*** Opening of Data listing ***
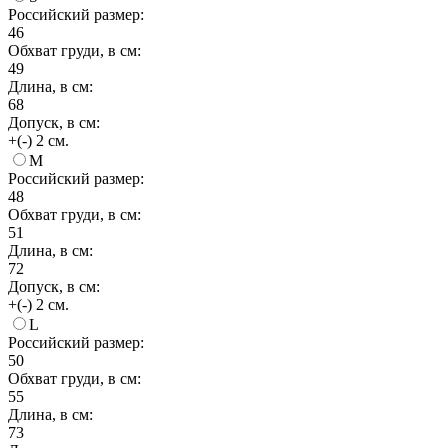
Российский размер:
46
Обхват груди, в см:
49
Длина, в см:
68
Допуск, в см:
+(-) 2 см.
M
Российский размер:
48
Обхват груди, в см:
51
Длина, в см:
72
Допуск, в см:
+(-) 2 см.
L
Российский размер:
50
Обхват груди, в см:
55
Длина, в см:
73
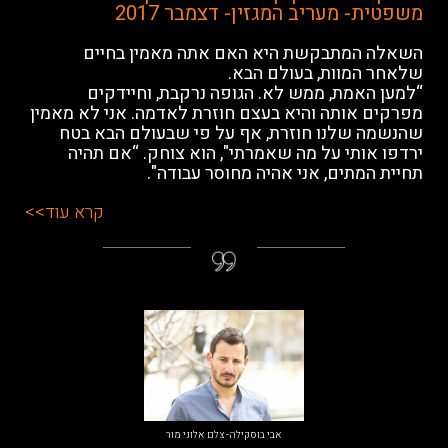
משפטית- מעריב המגזין- דצמבר 2017
השאלה המתבקשת היא האם אתה מאמין בחיים
שלאחר המוות, בעולם הבא.
“למען האמת, ממש לא. הגופה נרקבת, וחיידקים
מפרקים אותה והיא בעצם חוזרת לאדמה. אני לא מאמין
שהנשמה שלנו חוזרת, אף על פי שבעולם הבא בטח
ירדפו אותי על מה שאמרתי", הוא צוחק. “אם תהיה
תחיית המתים, אני אהיה מחוסר עבודה".
קרא עוד>>
אבי בוסקילה- צלם אלוני מור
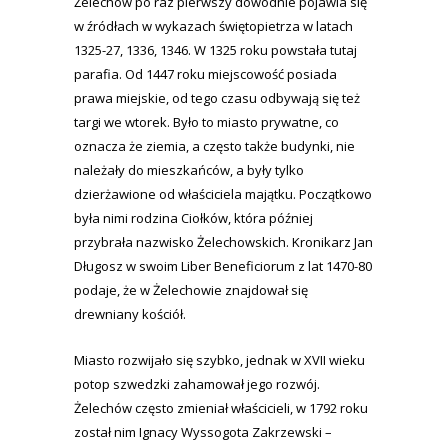
Żelechów po raz pierwszy dowodnie pojawia się
w źródłach w wykazach świętopietrza w latach
1325-27, 1336, 1346. W 1325 roku powstała tutaj
parafia. Od 1447 roku miejscowość posiada
prawa miejskie, od tego czasu odbywają się też
targi we wtorek. Było to miasto prywatne, co
oznacza że ziemia, a często także budynki, nie
należały do mieszkańców, a były tylko
dzierżawione od właściciela majątku. Początkowo
była nimi rodzina Ciołków, która później
przybrała nazwisko Żelechowskich. Kronikarz Jan
Długosz w swoim Liber Beneficiorum z lat 1470-80
podaje, że w Żelechowie znajdował się
drewniany kościół.
Miasto rozwijało się szybko, jednak w XVII wieku
potop szwedzki zahamował jego rozwój.
Żelechów często zmieniał właścicieli, w 1792 roku
został nim Ignacy Wyssogota Zakrzewski –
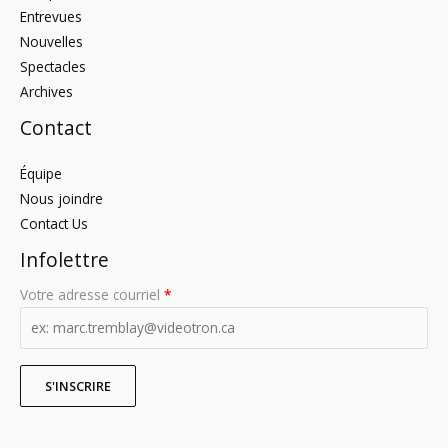
Entrevues
Nouvelles
Spectacles
Archives
Contact
Équipe
Nous joindre
Contact Us
Infolettre
Votre adresse courriel
*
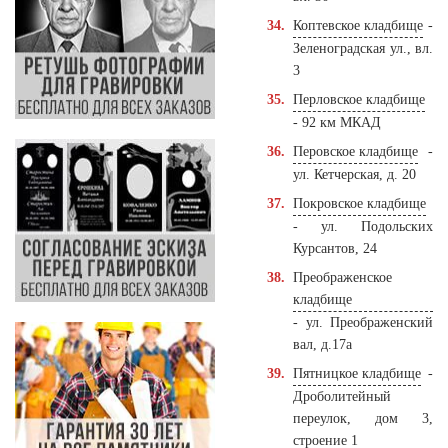
Коптевское кладбище
-
Зеленоградская ул., вл.
3
Перловское кладбище
- 92 км МКАД
Перовское кладбище
-
ул. Кетчерская, д. 20
Покровское кладбище
- ул. Подольских
Курсантов, 24
Преображенское
кладбище
- ул. Преображенский
вал, д.17а
Пятницкое кладбище
-
Дроболитейный
переулок, дом 3,
строение 1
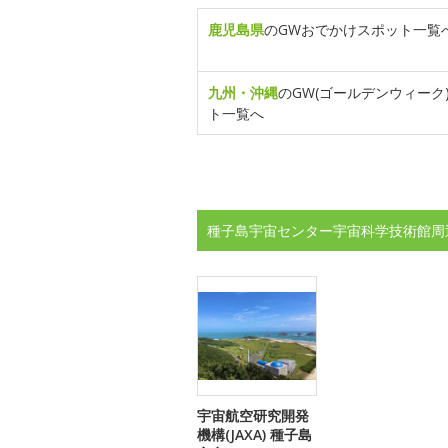
鹿児島県
のGWおでかけスポット一覧
九州・沖縄
のGW(ゴールデンウィーク
ト一覧へ
種子島宇宙センター宇宙科学技術館周
宇宙航空研究開発
機構(JAXA) 種子島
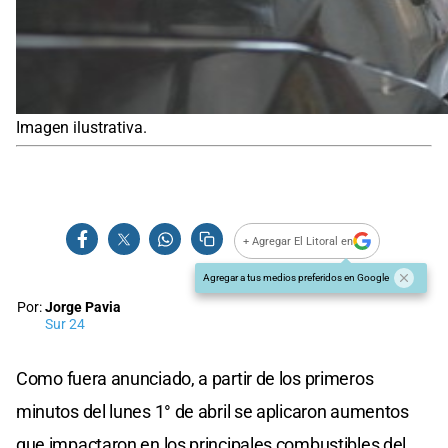
Imagen ilustrativa.
+ Agregar El Litoral en
Agregar a tus medios preferidos en Google
Por:
Jorge Pavia
Sur 24
Como fuera anunciado, a partir de los primeros
minutos del lunes 1° de abril se aplicaron aumentos
que impactaron en los principales combustibles del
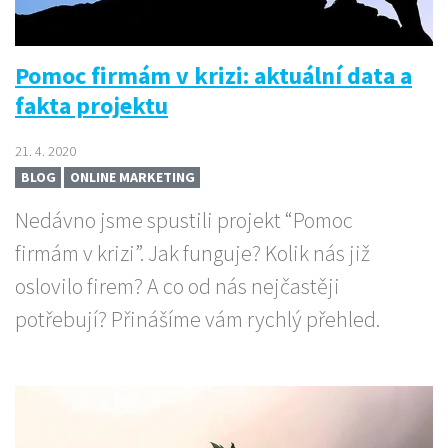
Pomoc firmám v krizi: aktuální data a
fakta projektu
21. 4. 2020
BLOG
ONLINE MARKETING
Nedávno jsme spustili projekt “Pomoc
firmám v krizi”. Jak funguje? Kolik nás již
oslovilo firem? A co od nás nejčastěji
potřebují? Přinášíme vám rychlý přehled.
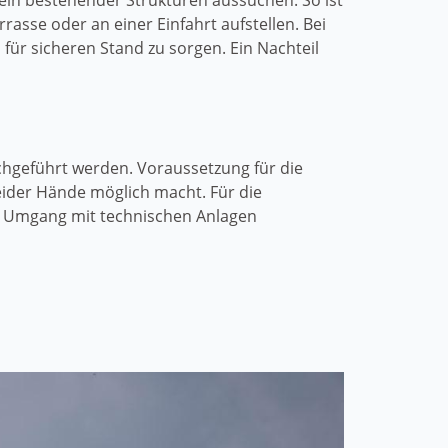
in bestehender Strukturen aussuchen. So ist
asse oder an einer Einfahrt aufstellen. Bei
für sicheren Stand zu sorgen. Ein Nachteil
rchgeführt werden. Voraussetzung für die
eider Hände möglich macht. Für die
im Umgang mit technischen Anlagen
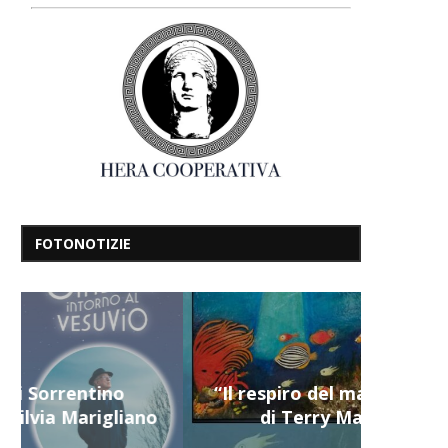
FOTONOTIZIE
“Il respiro del mare”, personale
di Terry Mangiatordi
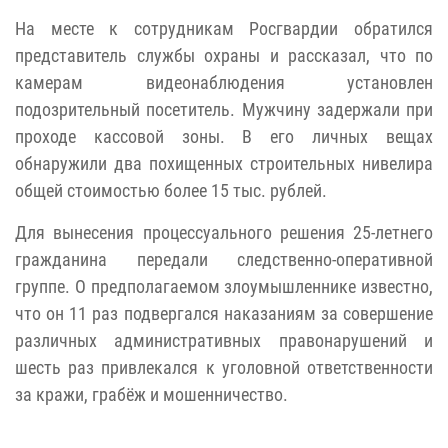
На месте к сотрудникам Росгвардии обратился
представитель службы охраны и рассказал, что по
камерам видеонаблюдения установлен
подозрительный посетитель. Мужчину задержали при
проходе кассовой зоны. В его личных вещах
обнаружили два похищенных строительных нивелира
общей стоимостью более 15 тыс. рублей.
Для вынесения процессуального решения 25-летнего
гражданина передали следственно-оперативной
группе. О предполагаемом злоумышленнике известно,
что он 11 раз подвергался наказаниям за совершение
различных административных правонарушений и
шесть раз привлекался к уголовной ответственности
за кражи, грабёж и мошенничество.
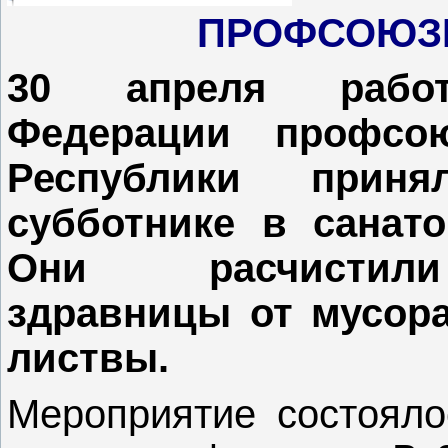
ПРОФСОЮЗ
30 апреля работ
Федерации профсою
Республики прин
субботнике в санато
Они расчистил
здравницы от мусор
листвы.
Мероприятие состояло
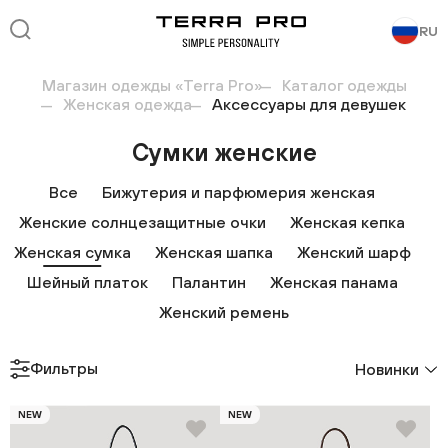
RU
Магазин одежды «Terra Pro»
Каталог одежды
Женская одежда
Аксессуары для девушек
Cумки женские
Все
Бижутерия и парфюмерия женская
Женские солнцезащитные очки
Женская кепка
Женская сумка
Женская шапка
Женский шарф
Шейный платок
Палантин
Женская панама
Женский ремень
Фильтры
Новинки
NEW
NEW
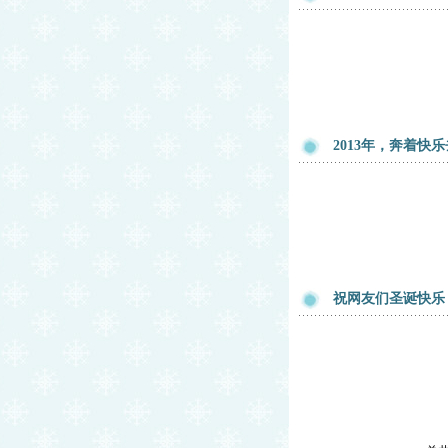
2013年，奔着快
祝网友们圣诞快乐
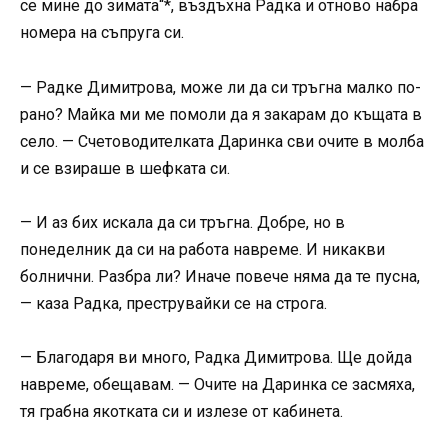
се мине до зимата“*, въздъхна Радка и отново набра
номера на съпруга си.
— Радке Димитрова, може ли да си тръгна малко по-
рано? Майка ми ме помоли да я закарам до къщата в
село. — Счетоводителката Даринка сви очите в молба
и се взираше в шефката си.
— И аз бих искала да си тръгна. Добре, но в
понеделник да си на работа навреме. И никакви
болнични. Разбра ли? Иначе повече няма да те пусна,
— каза Радка, преструвайки се на строга.
— Благодаря ви много, Радка Димитрова. Ще дойда
навреме, обещавам. — Очите на Даринка се засмяха,
тя грабна якотката си и излезе от кабинета.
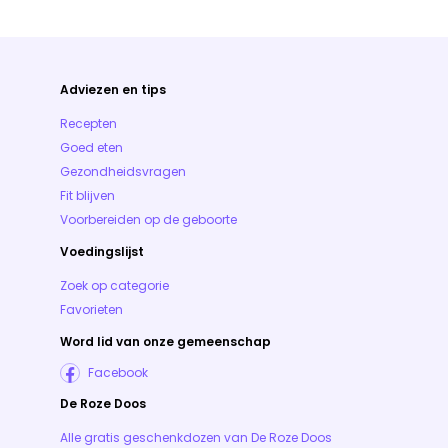
Adviezen en tips
Recepten
Goed eten
Gezondheidsvragen
Fit blijven
Voorbereiden op de geboorte
Voedingslijst
Zoek op categorie
Favorieten
Word lid van onze gemeenschap
Facebook
De Roze Doos
Alle gratis geschenkdozen van De Roze Doos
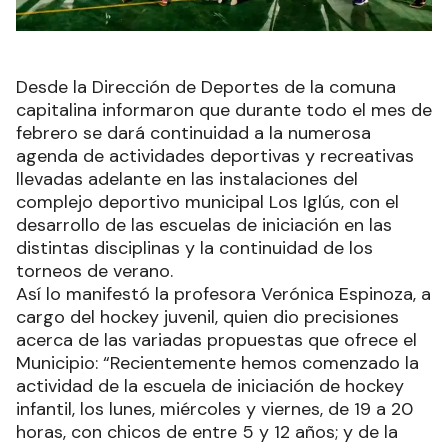
Desde la Dirección de Deportes de la comuna
capitalina informaron que durante todo el mes de
febrero se dará continuidad a la numerosa
agenda de actividades deportivas y recreativas
llevadas adelante en las instalaciones del
complejo deportivo municipal Los Iglús, con el
desarrollo de las escuelas de iniciación en las
distintas disciplinas y la continuidad de los
torneos de verano.
Así lo manifestó la profesora Verónica Espinoza, a
cargo del hockey juvenil, quien dio precisiones
acerca de las variadas propuestas que ofrece el
Municipio: “Recientemente hemos comenzado la
actividad de la escuela de iniciación de hockey
infantil, los lunes, miércoles y viernes, de 19 a 20
horas, con chicos de entre 5 y 12 años; y de la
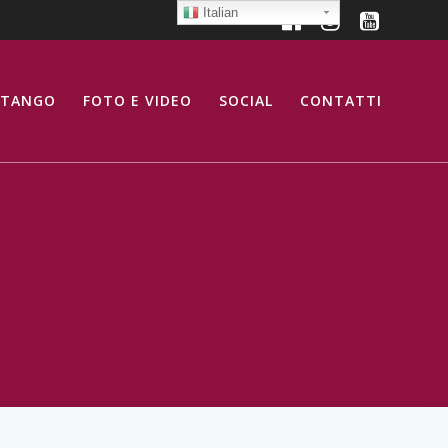
Italian
 TANGO
FOTO E VIDEO
SOCIAL
CONTATTI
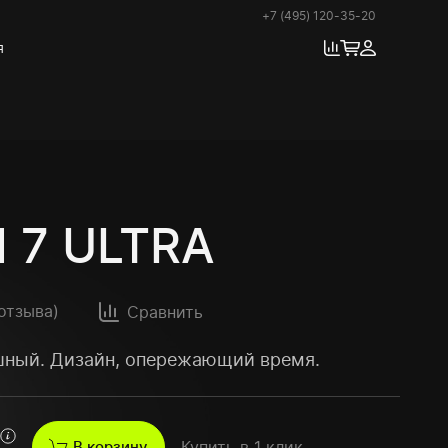
+7 (495) 120-35-20
я
 7 ULTRA
 отзыва
)
Сравнить
ный. Дизайн, опережающий время.
В корзину
Купить в 1 клик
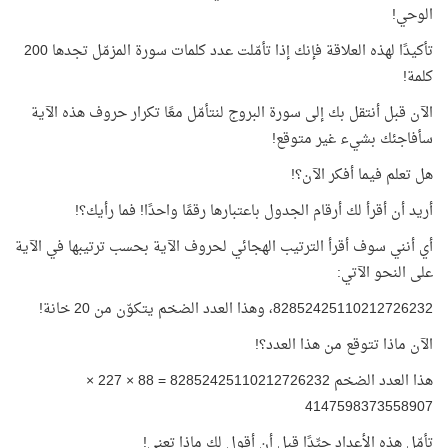
الوحي!
تأكيدًا لهذه العلاقة فإنك إذا تأمّلت عدد كلمات سورة المزمّل تجدها 200
كلمة!
الآن قبل أنتقل بك إلى سورة البروج لنتأمّل معًا تكرار حروف هذه الآية
سأفاجئك بشيء غير متوقع!
هل تعلم فيما أفكر الآن؟!
أريد أن أقرأ لك أرقام الجدول باعتبارها رقمًا واحدًا! فما رأيك؟!
أي أنني سوف أقرأ الترتيب الهجائي لحروف الآية بحسب ترتيبها في الآية
على النحو الآتي:
82852425110212726232، وهذا العدد الضخم يتكوّن من 20 خانة!
الآن ماذا تتوقع من هذا العدد؟!
هذا العدد الضخم 82852425110212726232 = 88 × 227 ×
4147598373558907
تأمّل هذه الأعداد جيِّدًا قبل أن أقول لك ماذا تعني!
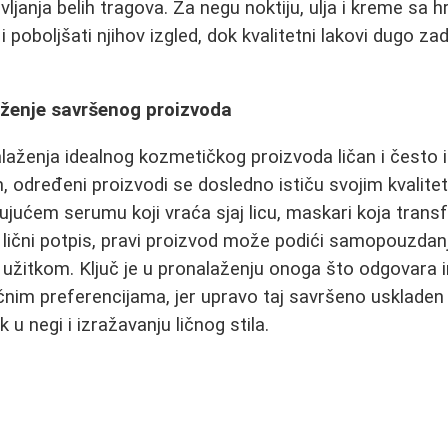
vljanja belih tragova. Za negu noktiju, ulja i kreme sa 
 poboljšati njihov izgled, dok kvalitetni lakovi dugo za
aženje savršenog proizvoda
alaženja idealnog kozmetičkog proizvoda ličan i često 
 određeni proizvodi se dosledno ističu svojim kvalitet
gujućem serumu koji vraća sjaj licu, maskari koja transf
 lični potpis, pravi proizvod može podići samopouzdanje
užitkom. Ključ je u pronalaženju onoga što odgovara i
čnim preferencijama, jer upravo taj savršeno uskladen
 u negi i izražavanju ličnog stila.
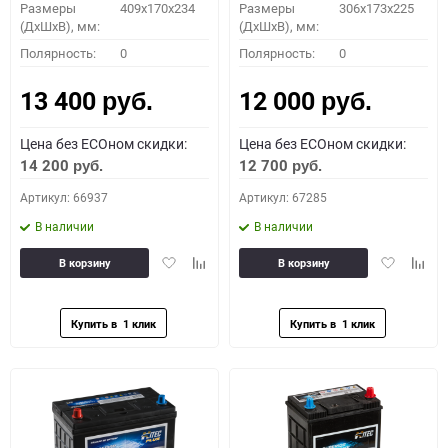
Размеры
409x170x234
Размеры
306x173x225
(ДхШхВ), мм:
(ДхШхВ), мм:
Полярность:
0
Полярность:
0
13 400
12 000
руб.
руб.
Цена без ECOном скидки:
Цена без ECOном скидки:
14 200
12 700
руб.
руб.
Артикул: 66937
Артикул: 67285
В наличии
В наличии
Добавить
Добавить
Добавить
Доба
В корзину
В корзину
в
к
в
к
избранное
сравнению
избранное
сравн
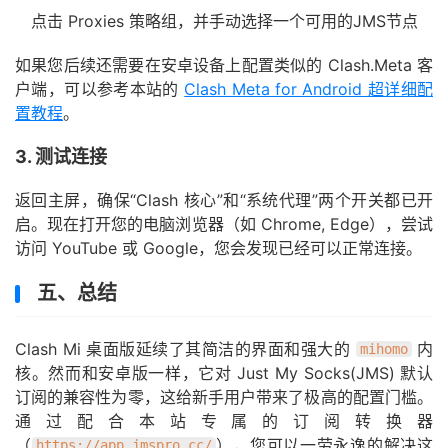
点击 Proxies 策略组，并手动选择一个可用的JMS节点
如果您后续还需要在安卓设备上配置类似的 Clash.Meta 客
户端，可以参考本站的
Clash Meta for Android 超详细配
置教程
。
3. 测试连接
返回主屏，确保“Clash 核心”和“系统代理”两个开关都已开
启。现在打开您的电脑浏览器（如 Chrome, Edge），尝试
访问 YouTube 或 Google，您会发现已经可以正常连接。
五、总结
Clash Mi 桌面版延续了其简洁的界面和强大的
内
mihomo
核。然而和安卓版一样，它对 Just My Socks(JMS) 默认
订阅的兼容性为零，这给新手用户带来了极高的配置门槛。
通过配合本站专属的订阅转换器
（
），您可以一劳永逸的解决这
https://app.jmspro.cc/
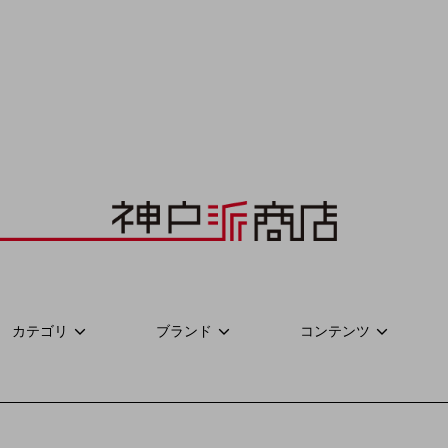
カテゴリ
ブランド
コンテンツ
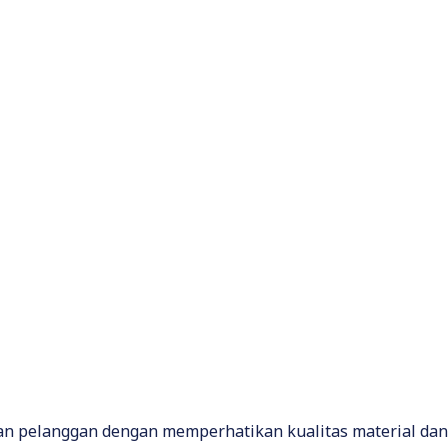
an pelanggan dengan memperhatikan kualitas material da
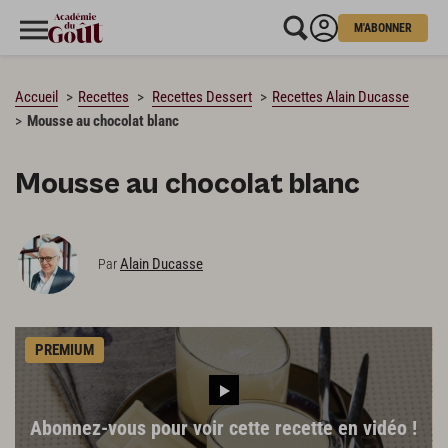
M'ABONNER
CHARGEMENT…
Accueil
Recettes
Recettes Dessert
Recettes Alain Ducasse
Mousse au chocolat blanc
Mousse au chocolat blanc
Alain Ducasse
Par
PREMIUM
Abonnez-vous pour voir cette recette en vidéo !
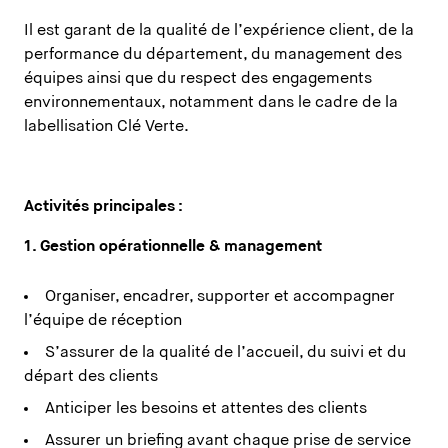
Il est garant de la qualité de l’expérience client, de la
performance du département, du management des
équipes ainsi que du respect des engagements
environnementaux, notamment dans le cadre de la
labellisation Clé Verte.
Activités principales :
1. Gestion opérationnelle & management
Organiser, encadrer, supporter et accompagner
l’équipe de réception
S’assurer de la qualité de l’accueil, du suivi et du
départ des clients
Anticiper les besoins et attentes des clients
Assurer un briefing avant chaque prise de service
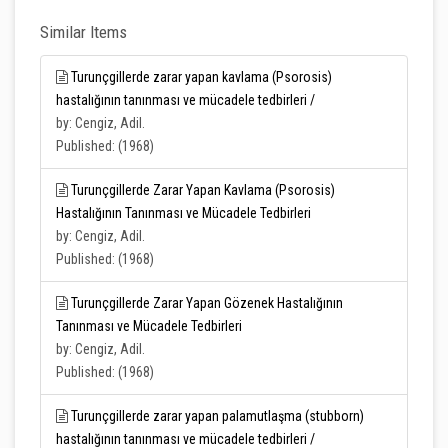
Similar Items
Turunçgillerde zarar yapan kavlama (Psorosis)
hastalığının tanınması ve mücadele tedbirleri /
by: Cengiz, Adil.
Published: (1968)
Turunçgillerde Zarar Yapan Kavlama (Psorosis)
Hastalığının Tanınması ve Mücadele Tedbirleri
by: Cengiz, Adil.
Published: (1968)
Turunçgillerde Zarar Yapan Gözenek Hastalığının
Tanınması ve Mücadele Tedbirleri
by: Cengiz, Adil.
Published: (1968)
Turunçgillerde zarar yapan palamutlaşma (stubborn)
hastalığının tanınması ve mücadele tedbirleri /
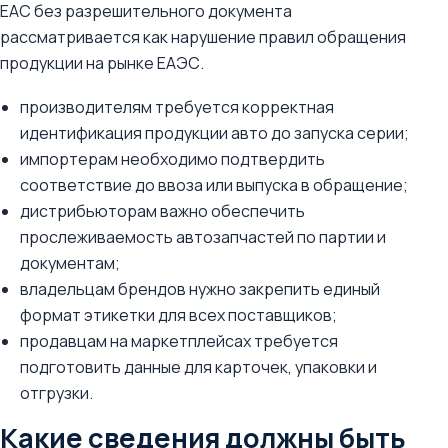
ЕАС без разрешительного документа
рассматривается как нарушение правил обращения
продукции на рынке ЕАЭС.
производителям требуется корректная
идентификация продукции авто до запуска серии;
импортерам необходимо подтвердить
соответствие до ввоза или выпуска в обращение;
дистрибьюторам важно обеспечить
прослеживаемость автозапчастей по партии и
документам;
владельцам брендов нужно закрепить единый
формат этикетки для всех поставщиков;
продавцам на маркетплейсах требуется
подготовить данные для карточек, упаковки и
отгрузки.
Какие сведения должны быть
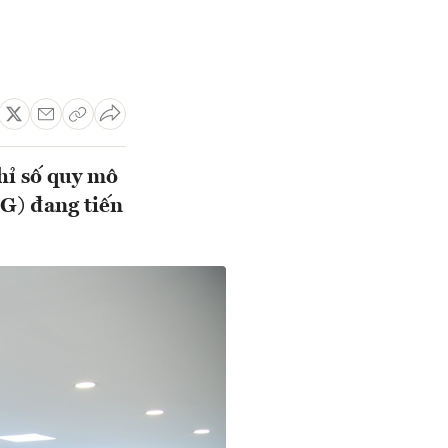
hỉ số quy mô
TG) đang tiến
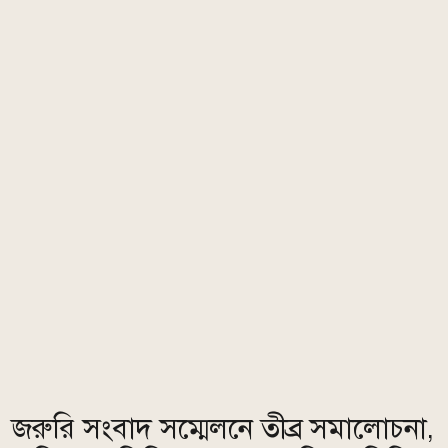
জরুরি সংবাদ সম্মেলনে তীব্র সমালোচনা,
*** Close of Data listing ***
Reproduce the part of the records that opens with the line containing "Pomoc firmám v krizi: aktuální data a" and closes with the line containing "di Terry Mangiatordi", both included, leaving out the pictures.

Pomoc firmám v krizi: aktuální data a
fakta projektu
21. 4. 2020
BLOG
ONLINE MARKETING
Nedávno jsme spustili projekt “Pomoc
firmám v krizi”. Jak funguje? Kolik nás již
oslovilo firem? A co od nás nejčastěji
potřebují? Přinášíme vám rychlý přehled.
in bestehender Strukturen aussuchen. So ist
asse oder an einer Einfahrt aufstellen. Bei
für sicheren Stand zu sorgen. Ein Nachteil
rchgeführt werden. Voraussetzung für die
eider Hände möglich macht. Für die
im Umgang mit technischen Anlagen
FOTONOTIZIE
“Il respiro del mare”, personale
di Terry Mangiatordi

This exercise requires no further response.